VisibleUnit/HiddenUnit refers to the layers of a neural net. The
VisibleUnit, or layer, is the layer of nodes where input goes in, and the
HiddenUnit is the layer where those inputs are recombined in more complex features. Both units have their own so-called transforms, in this case Gaussian for the visible and Rectified Linear for the hidden, which map the signal coming out of their respective layers onto a new space.
lossFunction is the way you measure error, or the difference between your net’s guesses and the correct labels contained in the test set. Here we use
SQUARED_ERROR, which makes all errors positive so they can be summed and backpropagated.
learningRate, like momentum, affects how much the neural net adjusts the coefficients on each iteration as it corrects for error. These two parameters help determine the size of the steps the net takes down the gradient towards a local optimum. A large learning rate will make the net learn fast, and maybe overshoot the optimum. A small learning rate will slow down the learning, which can be inefficient.
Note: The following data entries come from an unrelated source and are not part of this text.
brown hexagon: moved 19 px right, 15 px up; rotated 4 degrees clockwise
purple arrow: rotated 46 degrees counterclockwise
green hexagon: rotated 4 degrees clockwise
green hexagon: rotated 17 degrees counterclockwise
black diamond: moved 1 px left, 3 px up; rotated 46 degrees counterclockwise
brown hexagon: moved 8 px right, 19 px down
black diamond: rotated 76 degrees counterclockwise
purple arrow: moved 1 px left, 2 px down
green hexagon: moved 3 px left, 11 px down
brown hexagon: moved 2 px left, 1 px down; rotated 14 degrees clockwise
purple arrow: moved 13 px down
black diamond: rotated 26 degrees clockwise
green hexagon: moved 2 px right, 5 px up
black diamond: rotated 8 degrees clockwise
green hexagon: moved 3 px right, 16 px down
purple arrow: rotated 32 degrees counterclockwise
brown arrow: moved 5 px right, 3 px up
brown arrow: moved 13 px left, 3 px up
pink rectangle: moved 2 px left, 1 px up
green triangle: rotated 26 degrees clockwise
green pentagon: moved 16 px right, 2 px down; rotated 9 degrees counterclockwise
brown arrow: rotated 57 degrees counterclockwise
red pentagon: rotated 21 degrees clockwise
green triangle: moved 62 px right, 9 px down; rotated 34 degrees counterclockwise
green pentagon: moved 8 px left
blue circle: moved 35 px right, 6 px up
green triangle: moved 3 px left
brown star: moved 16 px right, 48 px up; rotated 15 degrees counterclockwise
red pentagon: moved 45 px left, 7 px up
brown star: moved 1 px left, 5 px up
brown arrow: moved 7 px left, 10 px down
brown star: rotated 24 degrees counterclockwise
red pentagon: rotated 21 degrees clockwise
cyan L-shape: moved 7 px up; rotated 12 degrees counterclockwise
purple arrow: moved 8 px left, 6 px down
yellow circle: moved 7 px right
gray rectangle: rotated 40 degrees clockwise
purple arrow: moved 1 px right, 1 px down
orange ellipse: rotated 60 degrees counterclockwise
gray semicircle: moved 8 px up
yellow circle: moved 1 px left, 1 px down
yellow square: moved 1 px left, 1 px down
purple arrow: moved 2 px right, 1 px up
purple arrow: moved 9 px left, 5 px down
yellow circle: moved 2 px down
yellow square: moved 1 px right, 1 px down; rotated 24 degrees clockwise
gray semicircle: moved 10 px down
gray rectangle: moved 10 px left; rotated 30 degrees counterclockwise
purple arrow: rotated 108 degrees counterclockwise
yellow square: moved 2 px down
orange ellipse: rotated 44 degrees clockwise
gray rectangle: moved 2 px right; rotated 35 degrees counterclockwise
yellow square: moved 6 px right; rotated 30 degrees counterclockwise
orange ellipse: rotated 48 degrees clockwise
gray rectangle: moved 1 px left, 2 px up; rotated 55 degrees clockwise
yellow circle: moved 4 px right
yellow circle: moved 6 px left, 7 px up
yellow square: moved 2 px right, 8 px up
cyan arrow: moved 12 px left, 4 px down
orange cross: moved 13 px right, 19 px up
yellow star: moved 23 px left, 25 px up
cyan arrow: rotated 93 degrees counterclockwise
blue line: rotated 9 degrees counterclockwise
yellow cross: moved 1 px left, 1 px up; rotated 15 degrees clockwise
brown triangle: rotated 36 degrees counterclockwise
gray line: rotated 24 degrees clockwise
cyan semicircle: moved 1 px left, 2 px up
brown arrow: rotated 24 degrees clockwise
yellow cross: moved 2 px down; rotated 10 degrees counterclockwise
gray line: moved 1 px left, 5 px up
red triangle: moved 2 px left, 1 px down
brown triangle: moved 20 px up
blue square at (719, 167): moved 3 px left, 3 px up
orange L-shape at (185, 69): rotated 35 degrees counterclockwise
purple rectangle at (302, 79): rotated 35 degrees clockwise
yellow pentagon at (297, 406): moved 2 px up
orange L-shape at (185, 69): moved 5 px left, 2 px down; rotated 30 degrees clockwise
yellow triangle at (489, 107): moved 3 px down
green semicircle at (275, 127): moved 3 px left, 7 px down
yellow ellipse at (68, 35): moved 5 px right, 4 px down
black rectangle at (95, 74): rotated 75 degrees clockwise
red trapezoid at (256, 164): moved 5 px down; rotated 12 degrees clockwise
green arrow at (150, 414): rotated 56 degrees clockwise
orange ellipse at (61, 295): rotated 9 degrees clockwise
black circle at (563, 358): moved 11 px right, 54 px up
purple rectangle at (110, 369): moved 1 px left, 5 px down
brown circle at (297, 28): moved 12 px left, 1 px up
A continuous restricted Boltzmann machine is a form of RBM that accepts continuous input (i.e. numbers cut finer than integers) via a different type of contrastive divergence sampling. This allows the CRBM to handle things like image pixels or word-count vectors that are normalized to decimals between zero and one.
It should be noted that every layer of a deep-learning net requires four elements: the input, the coefficients, a bias and the transform (activation algorithm).
The input is the numeric data, a vector, fed to it from the previous layer (or as the original data). The coefficients are the weights given to various features that pass through each node layer. The bias ensures that some nodes in a layer will be activated no matter what. The transformation is an additional algorithm that squashes the data after it passes through each layer in a way that makes gradients easier to compute (and gradients are necessary for a net to learn).
Those additional algorithms and their combinations can vary layer by layer.
An effective continuous restricted Boltzmann machine employs a Gaussian transformation on the visible (or input) layer and a rectified-linear-unit transformation on the hidden layer. That’s particularly useful in facial reconstruction. For RBMs handling binary data, simply make both transformations binary ones.
Gaussian transformations do not work well on RBMs’ hidden layers. The rectified-linear-unit transformations used instead are capable of representing more features than binary transformations, which we employ on deep-belief nets.
You can interpret RBMs’ output numbers as percentages. Every time the number in the reconstruction is not zero, that’s a good indication the RBM learned the input.
It should be noted that RBMs do not produce the most stable, consistent results of all shallow, feedforward networks. In many situations, a dense-layer autoencoder works better. Indeed, the industry is moving toward tools such as variational autoencoders and GANs.